Instruksi Tertulis 1: Apa fokus filsafat Friedrich Nietzsche menurut bacaan tentang Nietzsche?
Instruksi Tertulis 2: Lanjutkan bacaan tentang Nietzsche mulai setelah kalimat terakhirnya.

Bacaan:
Hola! 97's nih hehe. Aku mahasiswi di Universitas Esa Unggul Jakarta-Barat

Senin, 15 Mei 2017

Manusia dan Kehendak Berkuasa menurut Friedrich Nietzsche


Friedrich Nietzsche adalah seorang filsuf Jerman di akhir abad ke-19, dan dikenal sebagai seorang pemikir yang melakukan serangan terhadap Kristianitas dan moralitas tradisional di Eropa pada jamannya. Fokus filsafatnya adalah pengembangan diri manusia semaksimal mungkin, dan analisis kebudayaan di jamannya. Ia menekankan sikap menerima dan merayakan kehidupan, kreativitas, kekuasaan, segala kontradiksi, serta absurditas hidup manusia. Ia menolak untuk mengakui adanya dunia lain di luar dunia ini.

Data Tersimpan:
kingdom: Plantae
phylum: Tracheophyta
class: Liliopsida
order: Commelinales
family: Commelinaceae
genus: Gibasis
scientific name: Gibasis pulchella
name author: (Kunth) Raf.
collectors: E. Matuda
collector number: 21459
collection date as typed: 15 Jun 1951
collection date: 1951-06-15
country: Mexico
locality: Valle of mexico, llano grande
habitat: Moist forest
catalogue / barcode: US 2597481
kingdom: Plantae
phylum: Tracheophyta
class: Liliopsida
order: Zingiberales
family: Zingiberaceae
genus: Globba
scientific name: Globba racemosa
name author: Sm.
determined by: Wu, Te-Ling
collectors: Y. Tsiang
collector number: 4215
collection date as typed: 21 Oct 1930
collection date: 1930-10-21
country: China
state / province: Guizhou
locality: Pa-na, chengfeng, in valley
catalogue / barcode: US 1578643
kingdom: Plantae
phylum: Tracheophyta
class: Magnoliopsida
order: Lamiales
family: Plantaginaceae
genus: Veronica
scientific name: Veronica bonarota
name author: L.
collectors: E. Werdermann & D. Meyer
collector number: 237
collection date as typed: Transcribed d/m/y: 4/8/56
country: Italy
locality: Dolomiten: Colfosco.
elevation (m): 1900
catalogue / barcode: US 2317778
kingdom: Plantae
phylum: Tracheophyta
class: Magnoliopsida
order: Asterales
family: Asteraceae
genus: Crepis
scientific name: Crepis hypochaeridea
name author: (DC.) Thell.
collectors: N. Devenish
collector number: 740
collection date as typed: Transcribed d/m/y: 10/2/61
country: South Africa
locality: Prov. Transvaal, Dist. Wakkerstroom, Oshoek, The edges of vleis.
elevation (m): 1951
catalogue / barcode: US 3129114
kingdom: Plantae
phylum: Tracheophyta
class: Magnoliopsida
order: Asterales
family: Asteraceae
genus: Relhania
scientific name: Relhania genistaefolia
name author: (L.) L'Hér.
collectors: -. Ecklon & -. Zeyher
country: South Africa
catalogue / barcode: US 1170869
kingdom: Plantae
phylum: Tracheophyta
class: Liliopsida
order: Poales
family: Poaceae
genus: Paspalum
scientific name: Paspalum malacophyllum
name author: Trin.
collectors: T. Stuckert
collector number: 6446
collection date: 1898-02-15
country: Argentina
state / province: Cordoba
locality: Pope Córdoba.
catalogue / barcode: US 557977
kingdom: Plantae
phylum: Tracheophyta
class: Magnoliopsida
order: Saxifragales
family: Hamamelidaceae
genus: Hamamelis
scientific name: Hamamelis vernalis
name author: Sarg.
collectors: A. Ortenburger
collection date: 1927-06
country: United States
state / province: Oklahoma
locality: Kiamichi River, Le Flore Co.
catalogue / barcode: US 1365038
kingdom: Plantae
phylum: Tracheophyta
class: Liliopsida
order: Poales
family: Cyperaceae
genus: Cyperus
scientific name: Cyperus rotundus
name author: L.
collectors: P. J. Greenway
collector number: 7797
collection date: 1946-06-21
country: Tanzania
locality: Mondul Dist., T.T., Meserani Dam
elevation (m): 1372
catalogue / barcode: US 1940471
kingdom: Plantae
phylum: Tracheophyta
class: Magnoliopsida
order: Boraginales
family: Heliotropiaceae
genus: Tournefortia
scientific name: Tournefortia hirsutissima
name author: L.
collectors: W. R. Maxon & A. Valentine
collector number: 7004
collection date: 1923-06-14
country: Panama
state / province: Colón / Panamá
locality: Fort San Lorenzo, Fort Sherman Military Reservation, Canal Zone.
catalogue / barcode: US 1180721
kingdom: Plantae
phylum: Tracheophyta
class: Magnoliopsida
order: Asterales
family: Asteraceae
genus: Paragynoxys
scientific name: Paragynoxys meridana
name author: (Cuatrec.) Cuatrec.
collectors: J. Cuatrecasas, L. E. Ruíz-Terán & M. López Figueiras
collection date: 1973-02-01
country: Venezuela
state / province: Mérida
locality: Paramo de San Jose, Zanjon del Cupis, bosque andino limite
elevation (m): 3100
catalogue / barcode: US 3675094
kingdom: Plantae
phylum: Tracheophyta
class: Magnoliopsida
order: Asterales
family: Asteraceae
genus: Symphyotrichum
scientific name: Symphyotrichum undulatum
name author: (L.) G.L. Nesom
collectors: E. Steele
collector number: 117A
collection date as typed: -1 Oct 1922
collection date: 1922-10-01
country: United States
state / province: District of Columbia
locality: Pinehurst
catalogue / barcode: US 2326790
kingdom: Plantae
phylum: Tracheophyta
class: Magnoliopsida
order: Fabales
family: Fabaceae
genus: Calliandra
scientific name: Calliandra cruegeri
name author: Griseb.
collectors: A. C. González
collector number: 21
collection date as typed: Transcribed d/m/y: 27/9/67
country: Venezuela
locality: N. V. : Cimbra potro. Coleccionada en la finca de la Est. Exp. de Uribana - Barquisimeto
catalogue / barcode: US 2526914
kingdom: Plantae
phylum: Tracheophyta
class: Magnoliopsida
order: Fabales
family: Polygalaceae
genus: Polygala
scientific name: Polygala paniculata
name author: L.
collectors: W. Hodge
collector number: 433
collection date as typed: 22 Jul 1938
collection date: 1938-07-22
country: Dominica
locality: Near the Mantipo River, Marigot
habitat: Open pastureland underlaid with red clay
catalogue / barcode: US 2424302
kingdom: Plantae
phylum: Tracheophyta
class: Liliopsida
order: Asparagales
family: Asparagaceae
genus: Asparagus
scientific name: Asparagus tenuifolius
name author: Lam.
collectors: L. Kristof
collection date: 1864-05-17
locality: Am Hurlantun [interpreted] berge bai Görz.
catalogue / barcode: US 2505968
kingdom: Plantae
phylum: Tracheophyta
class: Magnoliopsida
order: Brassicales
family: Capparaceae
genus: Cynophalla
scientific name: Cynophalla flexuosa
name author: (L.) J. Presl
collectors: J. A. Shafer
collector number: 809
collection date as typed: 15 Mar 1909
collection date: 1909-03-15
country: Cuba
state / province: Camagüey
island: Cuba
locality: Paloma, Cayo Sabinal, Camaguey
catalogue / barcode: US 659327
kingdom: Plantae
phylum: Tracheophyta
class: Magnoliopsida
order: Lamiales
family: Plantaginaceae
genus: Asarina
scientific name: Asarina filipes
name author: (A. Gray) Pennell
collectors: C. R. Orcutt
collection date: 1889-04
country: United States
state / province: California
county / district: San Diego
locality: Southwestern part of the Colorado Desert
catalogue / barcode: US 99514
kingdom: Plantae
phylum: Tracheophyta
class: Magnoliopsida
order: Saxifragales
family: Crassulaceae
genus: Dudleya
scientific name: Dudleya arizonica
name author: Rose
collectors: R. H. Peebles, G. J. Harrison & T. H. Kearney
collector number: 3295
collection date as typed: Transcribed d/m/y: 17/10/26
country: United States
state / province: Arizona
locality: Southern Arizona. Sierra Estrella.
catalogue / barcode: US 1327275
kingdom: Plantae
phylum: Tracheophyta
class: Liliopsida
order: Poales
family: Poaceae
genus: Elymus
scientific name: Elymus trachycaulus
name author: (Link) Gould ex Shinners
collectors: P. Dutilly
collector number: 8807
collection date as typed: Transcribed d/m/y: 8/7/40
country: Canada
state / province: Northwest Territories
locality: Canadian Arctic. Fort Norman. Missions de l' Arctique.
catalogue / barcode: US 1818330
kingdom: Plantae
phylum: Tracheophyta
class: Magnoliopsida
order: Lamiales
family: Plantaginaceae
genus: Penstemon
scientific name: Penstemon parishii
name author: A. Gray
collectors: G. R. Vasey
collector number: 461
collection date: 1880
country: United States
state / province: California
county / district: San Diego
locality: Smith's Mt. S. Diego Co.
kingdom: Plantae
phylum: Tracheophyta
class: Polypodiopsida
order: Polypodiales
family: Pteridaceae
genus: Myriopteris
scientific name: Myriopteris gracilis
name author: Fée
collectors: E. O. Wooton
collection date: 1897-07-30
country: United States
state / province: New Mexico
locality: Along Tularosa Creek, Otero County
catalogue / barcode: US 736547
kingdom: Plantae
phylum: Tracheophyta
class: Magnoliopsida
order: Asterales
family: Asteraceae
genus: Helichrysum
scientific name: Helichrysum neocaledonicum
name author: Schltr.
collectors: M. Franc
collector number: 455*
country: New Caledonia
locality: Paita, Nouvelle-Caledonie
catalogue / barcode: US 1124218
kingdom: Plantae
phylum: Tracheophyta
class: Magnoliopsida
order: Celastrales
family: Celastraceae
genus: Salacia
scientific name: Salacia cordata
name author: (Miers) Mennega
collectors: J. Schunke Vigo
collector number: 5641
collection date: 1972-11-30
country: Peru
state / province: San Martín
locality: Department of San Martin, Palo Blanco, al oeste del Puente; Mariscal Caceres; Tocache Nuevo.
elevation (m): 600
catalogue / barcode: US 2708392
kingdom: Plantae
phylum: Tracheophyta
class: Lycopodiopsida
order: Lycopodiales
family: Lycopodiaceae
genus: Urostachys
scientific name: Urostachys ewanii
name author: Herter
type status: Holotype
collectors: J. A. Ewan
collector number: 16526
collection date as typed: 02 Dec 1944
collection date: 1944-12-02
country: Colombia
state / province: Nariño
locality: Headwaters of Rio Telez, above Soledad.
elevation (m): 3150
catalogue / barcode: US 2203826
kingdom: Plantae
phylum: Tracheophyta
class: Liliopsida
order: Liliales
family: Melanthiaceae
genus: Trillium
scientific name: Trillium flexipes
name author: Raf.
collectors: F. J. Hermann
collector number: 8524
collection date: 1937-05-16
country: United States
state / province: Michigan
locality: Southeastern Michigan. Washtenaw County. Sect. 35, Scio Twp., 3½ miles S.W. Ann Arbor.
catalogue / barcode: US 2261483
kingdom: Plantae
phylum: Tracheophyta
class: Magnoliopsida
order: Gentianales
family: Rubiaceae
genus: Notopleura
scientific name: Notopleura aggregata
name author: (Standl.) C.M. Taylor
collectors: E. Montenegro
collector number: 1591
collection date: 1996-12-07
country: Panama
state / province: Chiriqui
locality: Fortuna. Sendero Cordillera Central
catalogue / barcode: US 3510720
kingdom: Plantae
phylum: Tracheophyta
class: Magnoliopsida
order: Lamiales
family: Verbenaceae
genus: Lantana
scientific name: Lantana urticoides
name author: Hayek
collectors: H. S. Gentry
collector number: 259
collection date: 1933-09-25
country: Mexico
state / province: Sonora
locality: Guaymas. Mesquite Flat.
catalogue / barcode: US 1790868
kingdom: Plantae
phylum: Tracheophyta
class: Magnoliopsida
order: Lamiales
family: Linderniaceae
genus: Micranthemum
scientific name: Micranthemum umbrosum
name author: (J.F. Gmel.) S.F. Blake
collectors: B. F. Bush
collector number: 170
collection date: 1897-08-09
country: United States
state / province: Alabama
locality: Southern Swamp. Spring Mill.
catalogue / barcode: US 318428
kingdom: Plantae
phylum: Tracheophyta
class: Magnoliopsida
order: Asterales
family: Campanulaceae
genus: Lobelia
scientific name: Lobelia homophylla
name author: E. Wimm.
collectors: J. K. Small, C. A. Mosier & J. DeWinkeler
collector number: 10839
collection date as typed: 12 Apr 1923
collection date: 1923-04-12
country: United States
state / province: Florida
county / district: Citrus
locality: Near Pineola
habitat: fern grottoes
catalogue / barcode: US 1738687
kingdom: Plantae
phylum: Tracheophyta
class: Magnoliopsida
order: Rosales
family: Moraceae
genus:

Jawaban Akhir 1: Fokus filsafatnya adalah pengembangan diri manusia semaksimal mungkin dan analisis kebudayaan di jamannya.

Jawaban Akhir 2:
Beragam bidang kehidupan mulai dari arsistektur, metodologi penelitian ilmiah, filsafat, seni, sampai dengan fashion mengambil inspirasi dari ide-idenya yang kreatif dan mencerahkan. Percikan-percikan pemikirannya selalu terasa segar, baru, dan inspiratif. Di dalam bidang psikologi, Nietzsche berpetualang mengangkat aspek-aspek hewani dan ketidaksadaran manusia, yang kemudian memberikan inspirasi bagi Freud untuk mengembangkan psikoanalisisnya. Tak jarang pula pemikiran-pemikiran Nietzsche digunakan untuk membenarkan hal-hal kejam, seperti perang, penaklukan, diskriminasi, seperti yang dilakukan oleh NAZI Jerman dan partai fasis Italia.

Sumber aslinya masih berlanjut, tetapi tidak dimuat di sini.